If you think you’re not doing well, don’t let on.
Admission plants doubt in the minds of others. There’s also the added bonus of it becoming a self-fulfilling prophecy.
2: Don’t attack the audience
Attacking the audience is the worst mistake I made. What was worse was that I didn’t realise that I had attacked them until after.
There was a group of improvisers in the front row. I performed in an improv group for several years. During my time in the group audiences offered us the same suggestions repeatedly, such as “Taxidermist”, “Sex-change” and “Meat factory”. It got a bit old.
I riffed on that saying how frustrated it was getting the same words all the time and how annoying improv audiences could be.
Again someone had to point out to me, an attack on one audience is an attack on all audiences.
It’s not even like I was unaware of this. Ghostbusters 2016 died on its arse because it attacked the audience before the film came out.
I was aware that attacking the audience is a no-no. Even though I believed that I was having a go at a entirely different audience the stand-up audience couldn’t tell the difference… because audiences are fucking stupid (;D).

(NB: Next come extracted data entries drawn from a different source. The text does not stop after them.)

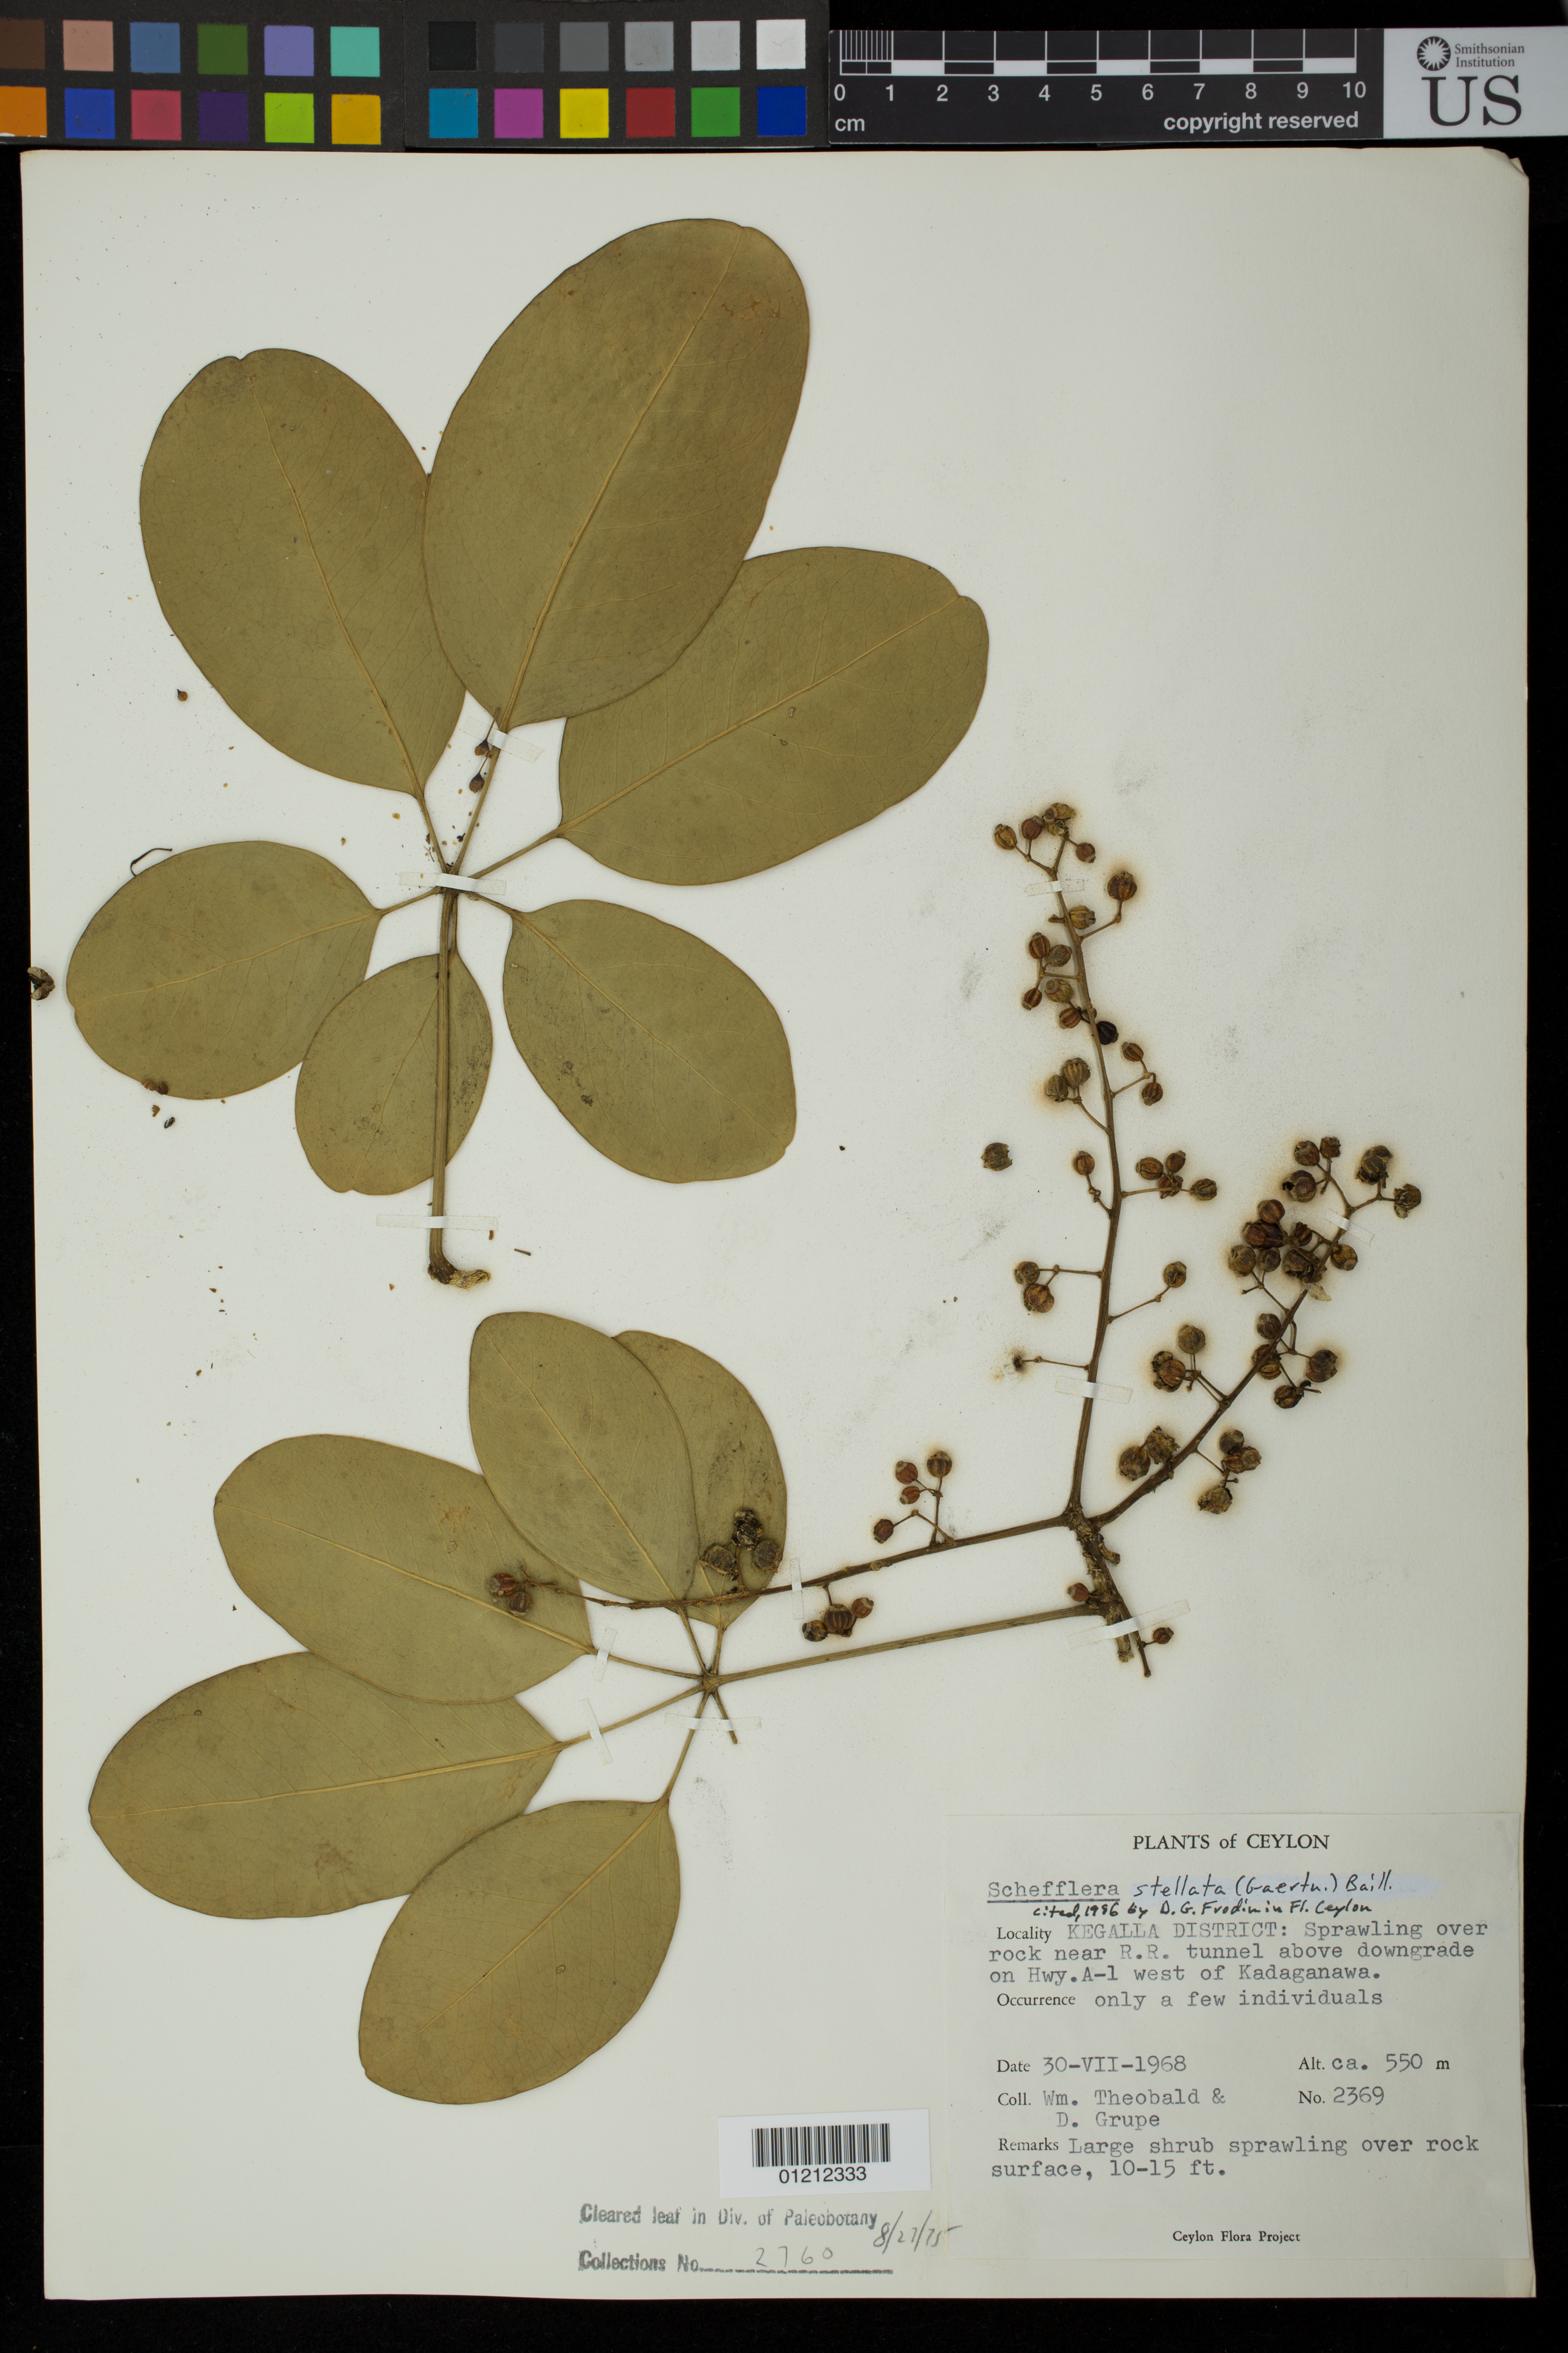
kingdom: Plantae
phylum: Tracheophyta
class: Magnoliopsida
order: Apiales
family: Araliaceae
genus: Schefflera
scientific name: Schefflera stellata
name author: (Gaertn.) Baill.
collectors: W. Theobald & D. Grupe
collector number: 2369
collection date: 1968-07-30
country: Sri Lanka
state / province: Sabaragamuwa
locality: Ceylon. Kegalla District: Sprawling over rock near R.R. tunnel above downgrade on Hwy.A-1 west of Kadaganawa.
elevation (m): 550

This bears repeating, not for your sake but mine; DON’T ATTACK THE AUDIENCE.
1: Keep up the momentum
Before I went on the compere gave me an excellent introduction that was high energy.
The MC got the crowd going, he gave me the gift of a hyped audience, and I squandered it by not jumping straight in with a joke.
That’s going from 100mph in fifth gear to dropping down to first.
Dropping the momentum was not my biggest mistake. It was, however, the first thread that unravelled the stand-up sweater.
You have to keep the momentum going. Yes, there are going to be ebb and flow moments. You slow down to build up again, but you never stop.
It’s harder to start if you never stop.
Keeping up momentum applies to life. You have to keep up the momentum no matter what. Even if you are not good, you will get better through repeatedly doing. You may not make much progress, but you will make progress.
That’s what I need to do; I need to keep the momentum up. Before, I was never interested all that much in stand up, but now that I’m in the minus column, there has been a fire lit under me.
I have something to prove and I can’t wait to turn this defeat into a victory. Now that I have something to aim for and can’t wait for my next shot.
Stand up may have been in the background for me over the years but now it has my undivided attention.